Compute and storage resources must be expanded proportionally even if their demands are inconsistent, which causes a waste of resources.

3

Low utilization and high cost due to three copies of data

The Hadoop Distributed File System (HDFS) stores data in three copies. The disk space utilization is only 33%, and the utilization of a single disk is lower than 70%.

Solution Architecture

To address the problems in the table above, Huawei Cloud provides a solution with decoupled storage and compute, where OBS is used as the unified data lake storage.

Figure 1 OBS-based big data solution with decoupled storage and compute

Relying on the large capacity and high bandwidth of OBS and shared access based on multiple protocols (HDFS, POSIX, and OBS API), this solution enables Hadoop compute engines (such as Hive and Spark) compatible with each other.

Solution Advantages

Compared with traditional solutions, this solution has the advantages described in Table 2.

Table 2 Advantages

No.

Advantage

Description

1

Converged, efficient, and collaborative analysis

  • Data can be shared among multiple clusters through unified permission control.
  • No data copy is required.
  • Integration of big data and AI reduces the operation time.

2

High resource utilization thanks to decoupled storage and compute

Compute and storage resources can be separately scaled.
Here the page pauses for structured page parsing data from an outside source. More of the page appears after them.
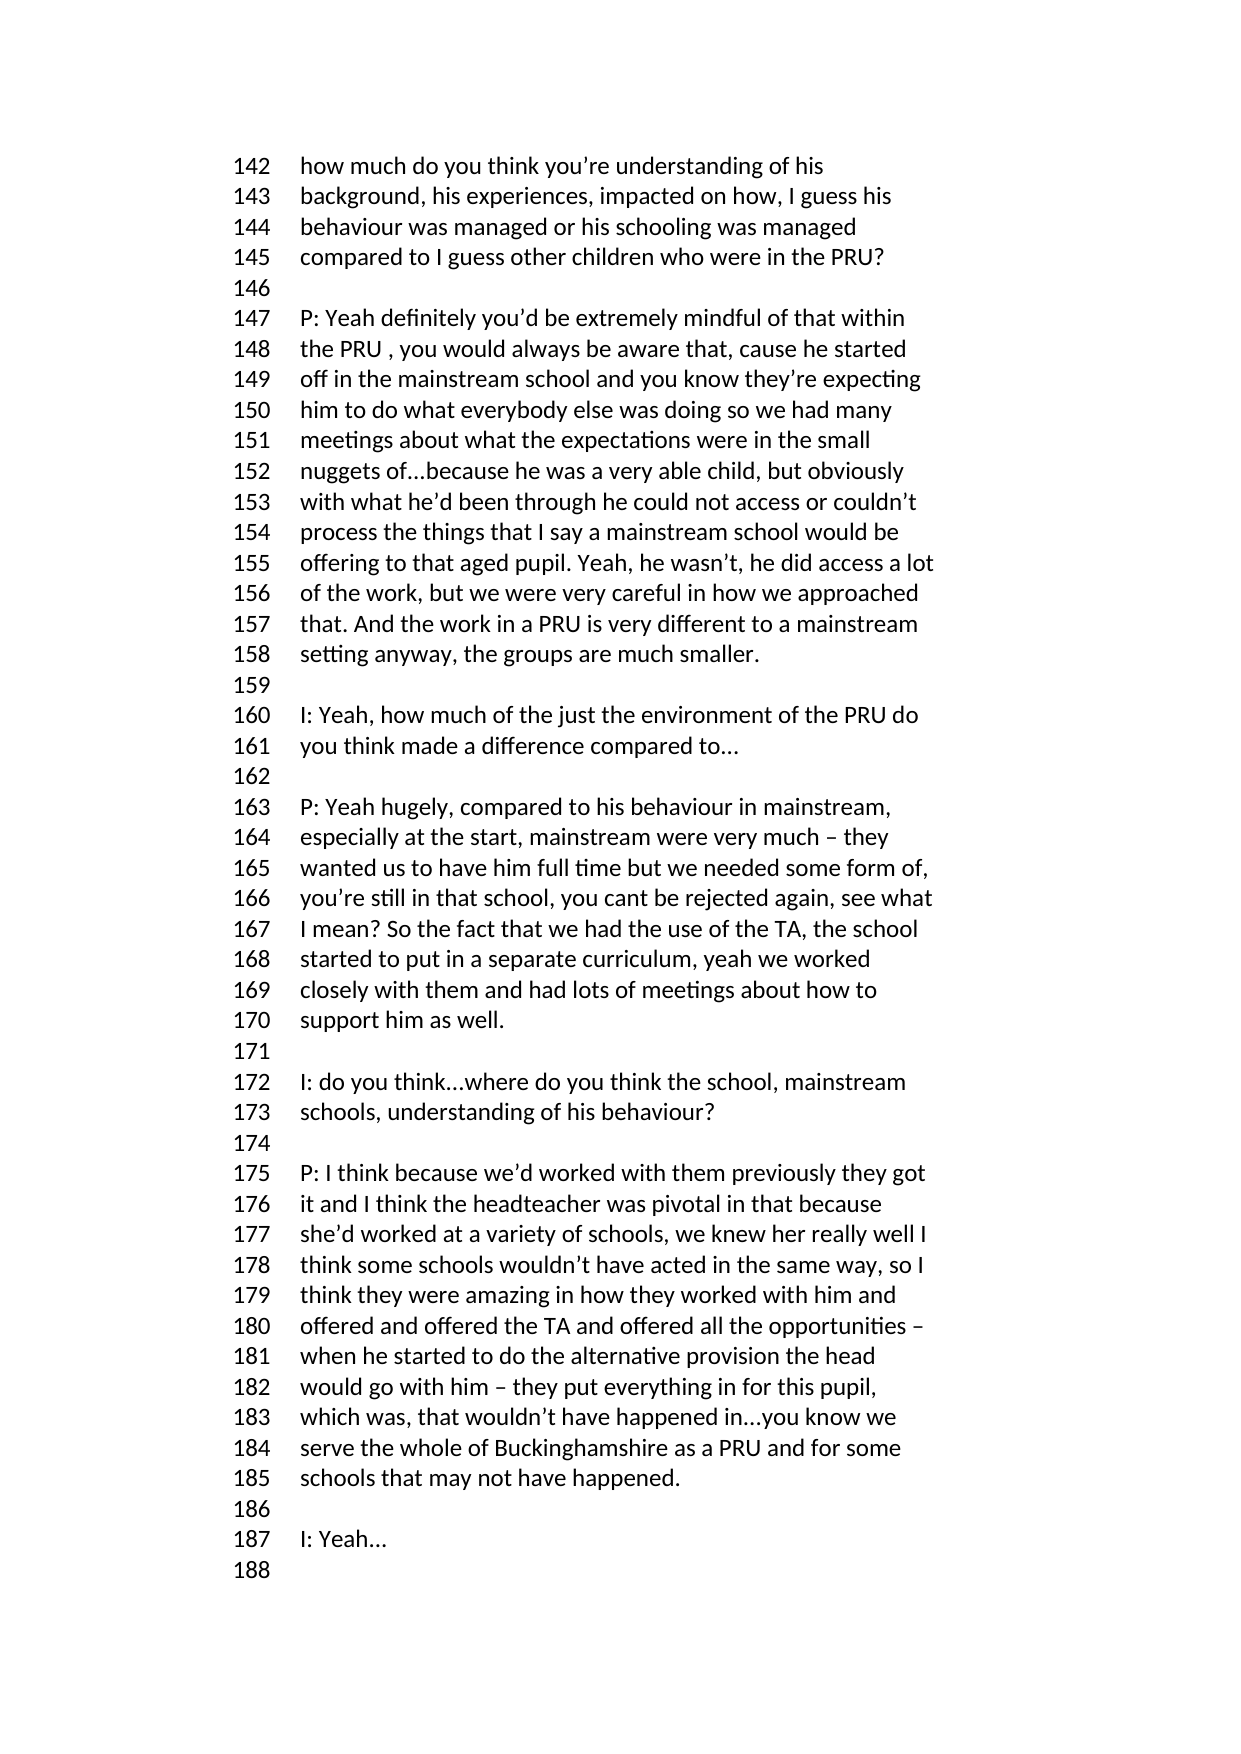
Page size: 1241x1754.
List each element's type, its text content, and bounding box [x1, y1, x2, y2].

text I: Yeah... [300, 1523, 940, 1554]
text I: do you think...where do you think the school, mainstream schools, understanding of his behaviour? [300, 1066, 940, 1127]
text P: I think because we’d worked with them previously they got it and I think the headteacher was pivotal in that because she’d worked at a variety of schools, we knew her really well I think some schools wouldn’t have acted in the same way, so I think they were amazing in how they worked with him and offered and offered the TA and offered all the opportunities – when he started to do the alternative provision the head would go with him – they put everything in for this pupil, which was, that wouldn’t have happened in...you know we serve the whole of Buckinghamshire as a PRU and for some schools that may not have happened. [300, 1157, 940, 1493]
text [300, 150, 940, 272]
text P: Yeah definitely you’d be extremely mindful of that within the PRU , you would always be aware that, cause he started off in the mainstream school and you know they’re expecting him to do what everybody else was doing so we had many meetings about what the expectations were in the small nuggets of...because he was a very able child, but obviously with what he’d been through he could not access or couldn’t process the things that I say a mainstream school would be offering to that aged pupil. Yeah, he wasn’t, he did access a lot of the work, but we were very careful in how we approached that. And the work in a PRU is very different to a mainstream setting anyway, the groups are much smaller. [300, 303, 940, 669]
text I: Yeah, how much of the just the environment of the PRU do you think made a difference compared to... [300, 699, 940, 760]
text P: Yeah hugely, compared to his behaviour in mainstream, especially at the start, mainstream were very much – they wanted us to have him full time but we needed some form of, you’re still in that school, you cant be rejected again, see what I mean? So the fact that we had the use of the TA, the school started to put in a separate curriculum, yeah we worked closely with them and had lots of meetings about how to support him as well. [300, 791, 940, 1035]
This improves the resource utilization.

3

High utilization and low cost with EC storage

OBS supports Erasure Code (EC), the most utilized distributed fault tolerance technology. EC greatly increases the disk space utilization and requires much less storage space than the three copies of data mechanism.
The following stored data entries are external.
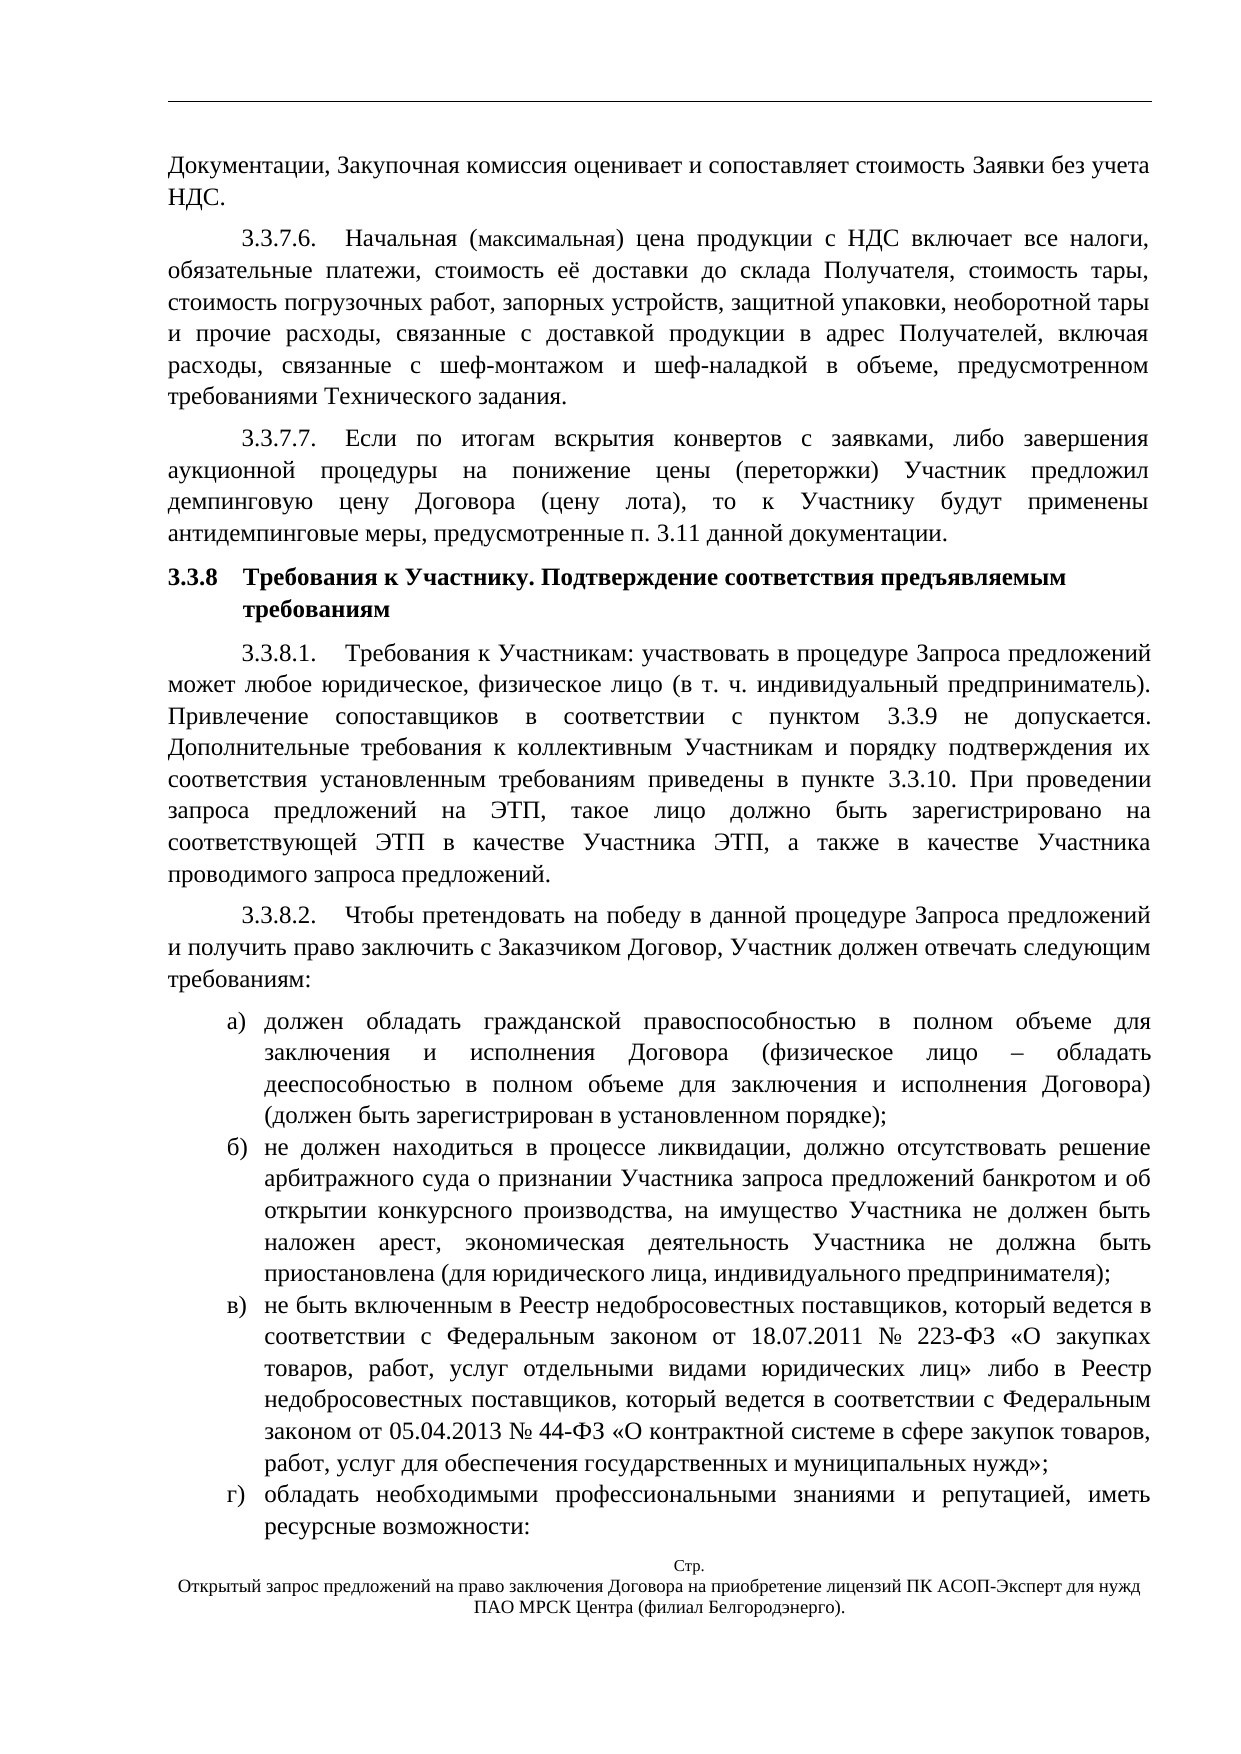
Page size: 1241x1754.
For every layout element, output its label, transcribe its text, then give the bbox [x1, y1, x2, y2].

subtitle Требования к Участнику. Подтверждение соответствия предъявляемым требованиям [168, 562, 1152, 622]
list Начальная (максимальная) цена продукции с НДС включает все налоги, обязательные платежи, стоимость её доставки до склада Получателя, стоимость тары, стоимость погрузочных работ, запорных устройств, защитной упаковки, необоротной тары и прочие расходы, связанные с доставкой продукции в адрес Получателей, включая расходы, связанные с шеф-монтажом и шеф-наладкой в объеме, предусмотренном требованиями Технического задания. [168, 223, 1150, 410]
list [168, 150, 1150, 210]
list обладать необходимыми профессиональными знаниями и репутацией, иметь ресурсные возможности: [227, 1479, 1152, 1539]
list Требования к Участникам: участвовать в процедуре Запроса предложений может любое юридическое, физическое лицо (в т. ч. индивидуальный предприниматель). Привлечение сопоставщиков в соответствии с пунктом не допускается. Дополнительные требования к коллективным Участникам и порядку подтверждения их соответствия установленным требованиям приведены в пункте . При проведении запроса предложений на ЭТП, такое лицо должно быть зарегистрировано на соответствующей ЭТП в качестве Участника ЭТП, а также в качестве Участника проводимого запроса предложений. [168, 638, 1152, 887]
list Чтобы претендовать на победу в данной процедуре Запроса предложений и получить право заключить с Заказчиком Договор, Участник должен отвечать следующим требованиям: [168, 901, 1152, 992]
list не должен находиться в процессе ликвидации, должно отсутствовать решение арбитражного суда о признании Участника запроса предложений банкротом и об открытии конкурсного производства, на имущество Участника не должен быть наложен арест, экономическая деятельность Участника не должна быть приостановлена (для юридического лица, индивидуального предпринимателя); [227, 1132, 1152, 1287]
list должен обладать гражданской правоспособностью в полном объеме для заключения и исполнения Договора (физическое лицо – обладать дееспособностью в полном объеме для заключения и исполнения Договора) (должен быть зарегистрирован в установленном порядке); [227, 1006, 1152, 1129]
list Если по итогам вскрытия конвертов с заявками, либо завершения аукционной процедуры на понижение цены (переторжки) Участник предложил демпинговую цену Договора (цену лота), то к Участнику будут применены антидемпинговые меры, предусмотренные п. данной документации. [168, 423, 1150, 547]
list не быть включенным в Реестр недобросовестных поставщиков, который ведется в соответствии с Федеральным законом от 18.07.2011 № 223-ФЗ «О закупках товаров, работ, услуг отдельными видами юридических лиц» либо в Реестр недобросовестных поставщиков, который ведется в соответствии с Федеральным законом от 05.04.2013 № 44-ФЗ «О контрактной системе в сфере закупок товаров, работ, услуг для обеспечения государственных и муниципальных нужд»; [227, 1290, 1152, 1476]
In addition, OBS provides the OBSFileSystem plug-in (OBSA-HDFS) to seamlessly connect to the upper-layer big data platform, requiring no modifications.

OBSFileSystem provides HDFS-related APIs so that big data compute engines (such as Hive and Spark) can use OBS as the underlying storage.

Figure 2 OBSFileSystem in the solution with decoupled storage and compute

OBS offers object storage buckets (object semantics) and parallel file systems (POSIX). In big data scenarios, parallel file systems are recommended. Parallel file systems support POSIX and are encapsulated through OBSFileSystem. Compared with object semantics, parallel file systems have additional APIs (including Rename, Append, hflush, and hsync). These APIs supplement HDFS semantics and provide better performance for big data computing.

Based on the preceding advantages, compared with traditional big data solutions, the Huawei Cloud big data solution with decoupled storage and compute requires significantly fewer compute resources, storage resources, and servers for the same service scale. This greatly increases resource utilization and reduces the total cost of ownership (TCO).

Application Scope

This practice explains how to connect different big data platforms and components to OBS in the big data solutions with decoupled storage and compute, and how to migrate data from HDFS to OBS.